WHAT IS REQUIRED
Give the lines between the one holding "123: (1011, 548)" and the one holding "144: (986, 528)", inclusive, as a numbered list with blank lines left out.
THE DATA: Begin
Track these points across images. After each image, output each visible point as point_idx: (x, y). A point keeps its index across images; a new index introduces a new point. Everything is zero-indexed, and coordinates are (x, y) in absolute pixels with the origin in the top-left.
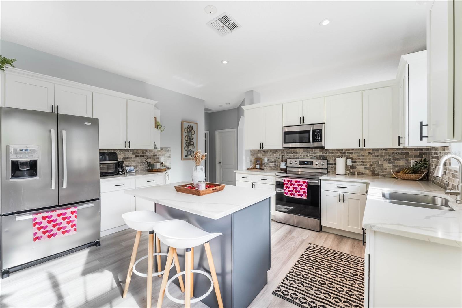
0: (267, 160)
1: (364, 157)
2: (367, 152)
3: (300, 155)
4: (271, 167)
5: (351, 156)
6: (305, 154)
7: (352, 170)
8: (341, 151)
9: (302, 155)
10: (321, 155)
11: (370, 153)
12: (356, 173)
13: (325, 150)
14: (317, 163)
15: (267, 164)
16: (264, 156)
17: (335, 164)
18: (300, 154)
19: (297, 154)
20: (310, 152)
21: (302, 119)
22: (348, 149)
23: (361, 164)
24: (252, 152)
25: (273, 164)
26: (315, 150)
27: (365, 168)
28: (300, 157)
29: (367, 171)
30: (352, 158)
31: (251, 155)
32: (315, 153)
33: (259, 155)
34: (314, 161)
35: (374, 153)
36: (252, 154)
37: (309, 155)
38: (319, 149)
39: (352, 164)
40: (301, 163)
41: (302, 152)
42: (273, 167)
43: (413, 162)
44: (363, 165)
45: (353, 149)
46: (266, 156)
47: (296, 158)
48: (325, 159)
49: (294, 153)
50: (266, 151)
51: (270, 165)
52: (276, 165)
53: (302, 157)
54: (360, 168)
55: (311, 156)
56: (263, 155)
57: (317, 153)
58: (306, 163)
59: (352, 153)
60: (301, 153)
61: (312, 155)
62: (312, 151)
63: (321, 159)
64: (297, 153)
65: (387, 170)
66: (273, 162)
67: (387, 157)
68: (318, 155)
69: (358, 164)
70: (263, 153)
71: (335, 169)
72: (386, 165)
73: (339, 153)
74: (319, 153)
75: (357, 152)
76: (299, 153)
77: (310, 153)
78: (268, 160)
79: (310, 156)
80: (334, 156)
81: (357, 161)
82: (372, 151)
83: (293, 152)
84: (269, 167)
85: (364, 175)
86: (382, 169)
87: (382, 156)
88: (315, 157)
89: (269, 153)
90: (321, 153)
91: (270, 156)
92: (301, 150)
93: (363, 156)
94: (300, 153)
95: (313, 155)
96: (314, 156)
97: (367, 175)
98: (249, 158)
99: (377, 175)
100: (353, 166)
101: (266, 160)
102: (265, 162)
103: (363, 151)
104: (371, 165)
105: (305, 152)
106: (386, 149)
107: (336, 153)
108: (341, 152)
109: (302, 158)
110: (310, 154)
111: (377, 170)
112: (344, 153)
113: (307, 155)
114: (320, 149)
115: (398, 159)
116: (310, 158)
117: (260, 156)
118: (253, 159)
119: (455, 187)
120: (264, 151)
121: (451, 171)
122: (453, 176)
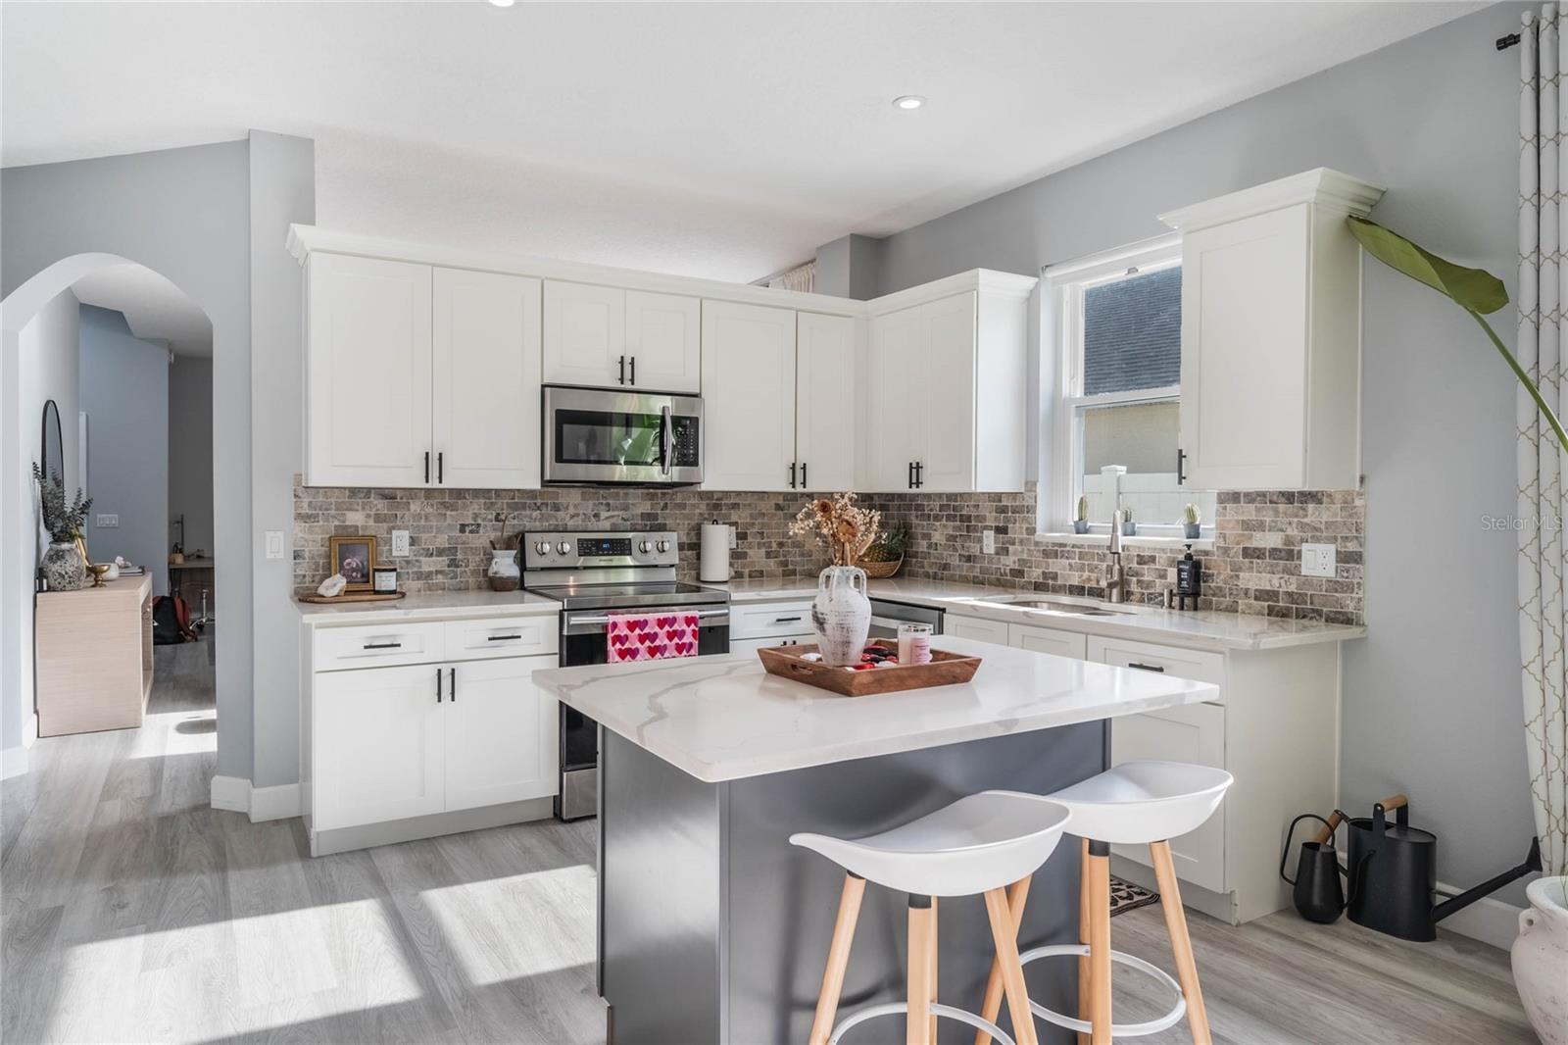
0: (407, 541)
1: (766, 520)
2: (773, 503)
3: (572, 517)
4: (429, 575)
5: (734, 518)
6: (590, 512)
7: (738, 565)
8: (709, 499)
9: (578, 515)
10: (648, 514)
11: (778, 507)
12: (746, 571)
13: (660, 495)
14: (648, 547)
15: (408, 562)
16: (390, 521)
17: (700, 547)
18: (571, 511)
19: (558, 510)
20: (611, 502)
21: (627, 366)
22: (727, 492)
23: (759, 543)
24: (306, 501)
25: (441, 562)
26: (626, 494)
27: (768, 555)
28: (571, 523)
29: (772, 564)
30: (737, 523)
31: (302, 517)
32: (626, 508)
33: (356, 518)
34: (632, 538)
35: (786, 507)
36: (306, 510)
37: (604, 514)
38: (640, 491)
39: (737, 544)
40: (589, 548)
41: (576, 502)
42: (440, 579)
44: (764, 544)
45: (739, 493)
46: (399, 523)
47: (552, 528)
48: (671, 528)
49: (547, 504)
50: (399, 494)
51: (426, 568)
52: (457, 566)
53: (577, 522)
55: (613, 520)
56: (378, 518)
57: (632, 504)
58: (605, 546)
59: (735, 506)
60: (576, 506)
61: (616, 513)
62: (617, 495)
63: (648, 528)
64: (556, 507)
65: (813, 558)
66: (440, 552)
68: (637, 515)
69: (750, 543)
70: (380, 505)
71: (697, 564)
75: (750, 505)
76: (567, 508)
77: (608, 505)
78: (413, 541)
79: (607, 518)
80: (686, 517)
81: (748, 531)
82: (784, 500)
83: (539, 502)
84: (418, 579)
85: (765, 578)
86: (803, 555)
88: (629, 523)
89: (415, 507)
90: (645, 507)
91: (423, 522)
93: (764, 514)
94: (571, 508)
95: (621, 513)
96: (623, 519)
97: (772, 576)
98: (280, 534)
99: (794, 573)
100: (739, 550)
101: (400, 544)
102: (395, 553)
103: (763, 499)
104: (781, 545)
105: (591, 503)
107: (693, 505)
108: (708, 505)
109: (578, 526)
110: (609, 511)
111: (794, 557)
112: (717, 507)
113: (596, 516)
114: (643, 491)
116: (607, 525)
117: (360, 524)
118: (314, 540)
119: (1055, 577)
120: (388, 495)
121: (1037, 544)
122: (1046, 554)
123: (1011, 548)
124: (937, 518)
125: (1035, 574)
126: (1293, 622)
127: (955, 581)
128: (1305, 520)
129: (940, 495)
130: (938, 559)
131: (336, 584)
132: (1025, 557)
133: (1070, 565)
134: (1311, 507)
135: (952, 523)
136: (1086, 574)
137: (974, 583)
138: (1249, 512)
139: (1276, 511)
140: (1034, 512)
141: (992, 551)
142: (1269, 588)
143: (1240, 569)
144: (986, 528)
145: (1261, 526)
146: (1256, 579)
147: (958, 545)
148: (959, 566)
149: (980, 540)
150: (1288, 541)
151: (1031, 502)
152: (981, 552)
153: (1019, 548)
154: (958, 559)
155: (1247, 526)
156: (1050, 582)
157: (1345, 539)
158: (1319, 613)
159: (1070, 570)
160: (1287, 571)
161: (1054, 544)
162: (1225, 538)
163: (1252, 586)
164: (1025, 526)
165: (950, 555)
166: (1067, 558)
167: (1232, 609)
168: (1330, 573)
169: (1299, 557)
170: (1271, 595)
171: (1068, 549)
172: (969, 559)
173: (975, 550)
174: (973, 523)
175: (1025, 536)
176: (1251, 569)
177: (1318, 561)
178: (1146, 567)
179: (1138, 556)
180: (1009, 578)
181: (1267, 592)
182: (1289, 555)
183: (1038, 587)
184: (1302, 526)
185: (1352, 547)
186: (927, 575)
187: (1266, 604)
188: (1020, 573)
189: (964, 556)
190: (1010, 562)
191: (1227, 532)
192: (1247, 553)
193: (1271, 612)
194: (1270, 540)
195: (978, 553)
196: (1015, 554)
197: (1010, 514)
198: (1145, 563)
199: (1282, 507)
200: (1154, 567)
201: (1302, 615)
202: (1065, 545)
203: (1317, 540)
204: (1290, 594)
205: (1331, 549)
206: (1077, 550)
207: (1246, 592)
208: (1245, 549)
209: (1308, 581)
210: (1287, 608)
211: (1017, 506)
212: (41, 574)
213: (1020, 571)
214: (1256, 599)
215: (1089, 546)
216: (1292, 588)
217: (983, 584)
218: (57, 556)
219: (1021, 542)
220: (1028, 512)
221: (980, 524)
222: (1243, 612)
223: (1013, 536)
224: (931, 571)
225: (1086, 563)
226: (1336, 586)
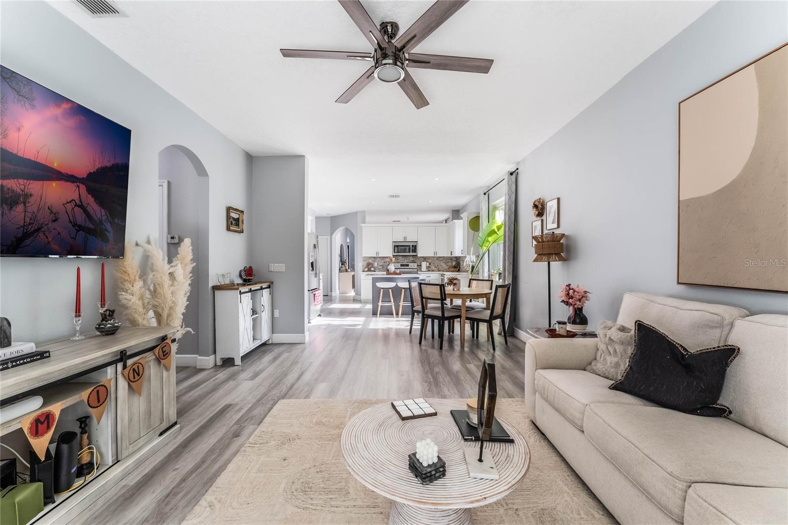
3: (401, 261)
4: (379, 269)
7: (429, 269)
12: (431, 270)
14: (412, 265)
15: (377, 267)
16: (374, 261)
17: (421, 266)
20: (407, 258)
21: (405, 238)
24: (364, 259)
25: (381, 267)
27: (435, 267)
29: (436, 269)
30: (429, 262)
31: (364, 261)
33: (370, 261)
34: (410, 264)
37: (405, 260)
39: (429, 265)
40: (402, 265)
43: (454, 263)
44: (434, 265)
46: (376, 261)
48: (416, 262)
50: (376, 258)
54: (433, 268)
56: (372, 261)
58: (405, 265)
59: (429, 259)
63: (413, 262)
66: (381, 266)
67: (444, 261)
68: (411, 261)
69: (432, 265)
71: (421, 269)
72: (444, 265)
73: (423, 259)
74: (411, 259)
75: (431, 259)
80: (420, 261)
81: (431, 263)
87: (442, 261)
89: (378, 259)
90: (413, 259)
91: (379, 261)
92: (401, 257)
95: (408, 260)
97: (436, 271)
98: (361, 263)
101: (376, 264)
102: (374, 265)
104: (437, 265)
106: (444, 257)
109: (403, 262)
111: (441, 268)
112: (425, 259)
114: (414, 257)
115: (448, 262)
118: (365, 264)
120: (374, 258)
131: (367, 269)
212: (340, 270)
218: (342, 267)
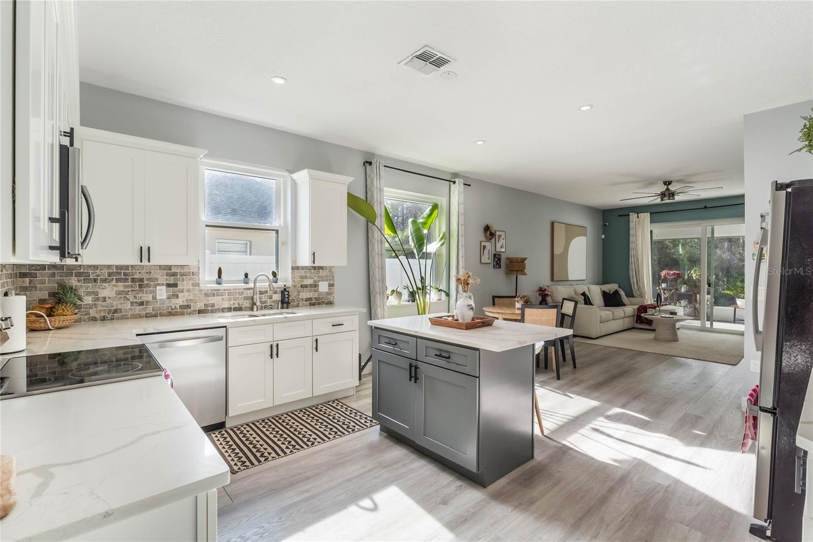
THE DATA: End
EXERCISE RESULT
1. 123: (1011, 548)
2. 124: (937, 518)
3. 125: (1035, 574)
4. 126: (1293, 622)
5. 127: (955, 581)
6. 128: (1305, 520)
7. 129: (940, 495)
8. 130: (938, 559)
9. 131: (336, 584)
10. 132: (1025, 557)
11. 133: (1070, 565)
12. 134: (1311, 507)
13. 135: (952, 523)
14. 136: (1086, 574)
15. 137: (974, 583)
16. 138: (1249, 512)
17. 139: (1276, 511)
18. 140: (1034, 512)
19. 141: (992, 551)
20. 142: (1269, 588)
21. 143: (1240, 569)
22. 144: (986, 528)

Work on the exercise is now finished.